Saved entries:
*** Begin section ***
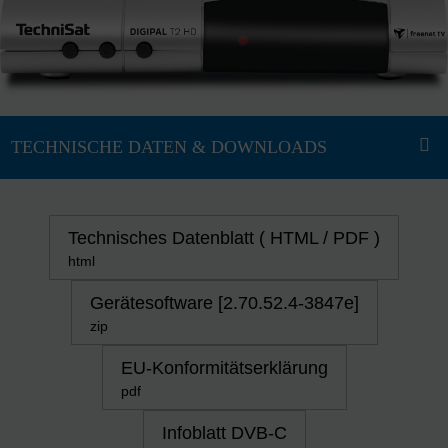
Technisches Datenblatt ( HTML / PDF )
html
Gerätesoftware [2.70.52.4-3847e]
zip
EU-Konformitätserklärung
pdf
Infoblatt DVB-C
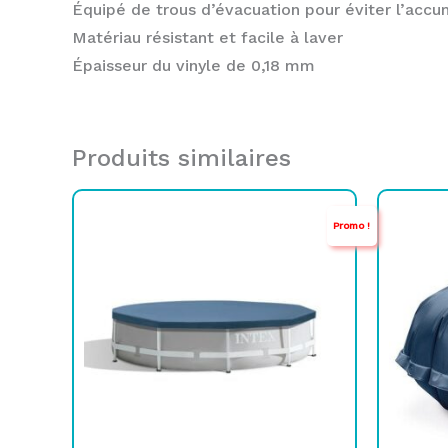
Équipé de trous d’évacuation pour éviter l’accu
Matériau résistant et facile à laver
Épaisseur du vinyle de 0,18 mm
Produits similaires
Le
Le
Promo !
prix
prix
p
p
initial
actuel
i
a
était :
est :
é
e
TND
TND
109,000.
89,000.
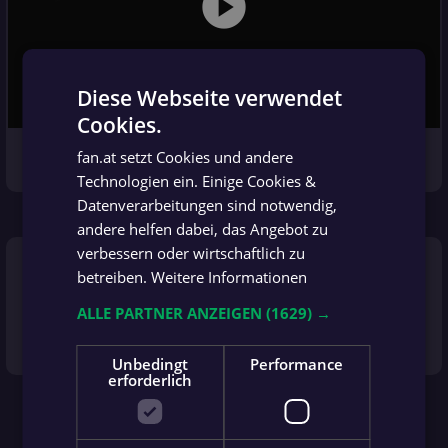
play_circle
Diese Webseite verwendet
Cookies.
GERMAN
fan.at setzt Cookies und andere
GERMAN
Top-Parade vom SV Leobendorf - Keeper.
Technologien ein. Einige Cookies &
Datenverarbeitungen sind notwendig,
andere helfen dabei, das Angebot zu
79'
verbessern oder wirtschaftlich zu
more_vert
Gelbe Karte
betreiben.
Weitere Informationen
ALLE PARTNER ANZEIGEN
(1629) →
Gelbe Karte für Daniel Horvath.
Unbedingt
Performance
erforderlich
*** End section ***
- _The task_:
Print the records word for word and exclude any picture they hold.

- _Result for this task_:
Technisches Datenblatt ( HTML / PDF )
html
Gerätesoftware [2.70.52.4-3847e]
zip
EU-Konformitätserklärung
pdf
Infoblatt DVB-C
Équipé de trous d’évacuation pour éviter l’accu
Matériau résistant et facile à laver
Épaisseur du vinyle de 0,18 mm
Produits similaires
Le
Le
Promo !
prix
prix
p
p
initial
actuel
i
a
était :
est :
é
e
TND
TND
109,000.
89,000.
play_circle
Diese Webseite verwendet
Cookies.
GERMAN
fan.at setzt Cookies und andere
GERMAN
Top-Parade vom SV Leobendorf - Keeper.
Technologien ein. Einige Cookies &
Datenverarbeitungen sind notwendig,
andere helfen dabei, das Angebot zu
79'
verbessern oder wirtschaftlich zu
more_vert
Gelbe Karte
betreiben.
Weitere Informationen
ALLE PARTNER ANZEIGEN
(1629) →
Gelbe Karte für Daniel Horvath.
Unbedingt
Performance
erforderlich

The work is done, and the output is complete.